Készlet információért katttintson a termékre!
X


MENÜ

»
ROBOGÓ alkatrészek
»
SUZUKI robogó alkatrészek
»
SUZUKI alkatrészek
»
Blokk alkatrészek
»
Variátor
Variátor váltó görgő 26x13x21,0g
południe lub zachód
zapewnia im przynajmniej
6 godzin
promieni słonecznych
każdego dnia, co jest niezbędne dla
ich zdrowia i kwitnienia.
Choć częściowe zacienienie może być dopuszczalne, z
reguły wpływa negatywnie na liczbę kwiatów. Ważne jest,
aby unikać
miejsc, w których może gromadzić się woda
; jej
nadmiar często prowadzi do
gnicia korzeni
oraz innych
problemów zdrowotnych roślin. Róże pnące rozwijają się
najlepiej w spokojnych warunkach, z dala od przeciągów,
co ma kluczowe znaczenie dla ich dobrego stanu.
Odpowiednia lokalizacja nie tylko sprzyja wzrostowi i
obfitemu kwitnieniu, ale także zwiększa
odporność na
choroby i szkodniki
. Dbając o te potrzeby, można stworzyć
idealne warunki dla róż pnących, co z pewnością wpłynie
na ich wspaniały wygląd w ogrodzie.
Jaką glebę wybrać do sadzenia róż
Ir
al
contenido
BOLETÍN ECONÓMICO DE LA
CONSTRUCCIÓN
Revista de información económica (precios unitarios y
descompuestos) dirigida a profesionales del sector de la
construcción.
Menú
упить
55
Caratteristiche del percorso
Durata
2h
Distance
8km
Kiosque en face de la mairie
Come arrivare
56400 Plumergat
○ ○ ○
* **What needs to be done**: Retype the stretch of lines from the very first one through the line containing "ich zdrowia i kwitnienia.", with both ends included.

* **Exercise result**:
Készlet információért katttintson a termékre!
X


MENÜ

»
ROBOGÓ alkatrészek
»
SUZUKI robogó alkatrészek
»
SUZUKI alkatrészek
»
Blokk alkatrészek
»
Variátor
Variátor váltó görgő 26x13x21,0g
południe lub zachód
zapewnia im przynajmniej
6 godzin
promieni słonecznych
każdego dnia, co jest niezbędne dla
ich zdrowia i kwitnienia.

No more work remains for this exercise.